— PROBLEM STATEMENT —
Going through the entries below, copy out each line that contains "Richard".

— DATA SHOWN —
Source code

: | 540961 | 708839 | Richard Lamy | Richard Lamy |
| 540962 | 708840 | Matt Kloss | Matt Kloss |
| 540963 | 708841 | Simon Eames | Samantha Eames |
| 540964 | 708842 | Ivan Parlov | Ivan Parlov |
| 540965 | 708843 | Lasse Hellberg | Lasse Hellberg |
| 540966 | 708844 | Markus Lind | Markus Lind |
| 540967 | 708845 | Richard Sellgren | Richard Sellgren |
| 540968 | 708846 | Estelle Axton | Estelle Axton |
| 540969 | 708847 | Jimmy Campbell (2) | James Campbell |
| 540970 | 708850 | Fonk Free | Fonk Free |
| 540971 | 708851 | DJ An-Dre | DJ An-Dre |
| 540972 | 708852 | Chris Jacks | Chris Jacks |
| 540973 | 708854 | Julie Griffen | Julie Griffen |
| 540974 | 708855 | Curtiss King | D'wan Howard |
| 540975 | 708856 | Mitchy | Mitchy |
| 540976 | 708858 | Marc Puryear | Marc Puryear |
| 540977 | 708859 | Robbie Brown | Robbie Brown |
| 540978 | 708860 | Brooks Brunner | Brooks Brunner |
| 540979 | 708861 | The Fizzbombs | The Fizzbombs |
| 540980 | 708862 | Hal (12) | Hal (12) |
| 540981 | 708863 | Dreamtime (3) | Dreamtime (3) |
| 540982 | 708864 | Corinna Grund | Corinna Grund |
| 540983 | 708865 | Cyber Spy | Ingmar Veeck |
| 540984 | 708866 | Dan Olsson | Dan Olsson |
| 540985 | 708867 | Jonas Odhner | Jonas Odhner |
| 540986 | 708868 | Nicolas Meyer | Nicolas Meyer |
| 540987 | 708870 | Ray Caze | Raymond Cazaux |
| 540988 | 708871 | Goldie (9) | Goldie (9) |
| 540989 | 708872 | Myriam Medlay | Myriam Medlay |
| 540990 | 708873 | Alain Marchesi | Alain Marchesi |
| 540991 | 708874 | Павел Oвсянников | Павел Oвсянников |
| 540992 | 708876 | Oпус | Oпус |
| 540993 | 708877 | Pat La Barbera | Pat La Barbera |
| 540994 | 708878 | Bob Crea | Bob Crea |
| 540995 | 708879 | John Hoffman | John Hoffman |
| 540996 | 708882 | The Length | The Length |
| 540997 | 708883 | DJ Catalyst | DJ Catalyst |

— FINAL ANSWER —
: | 540961 | 708839 | Richard Lamy | Richard Lamy |
| 540967 | 708845 | Richard Sellgren | Richard Sellgren |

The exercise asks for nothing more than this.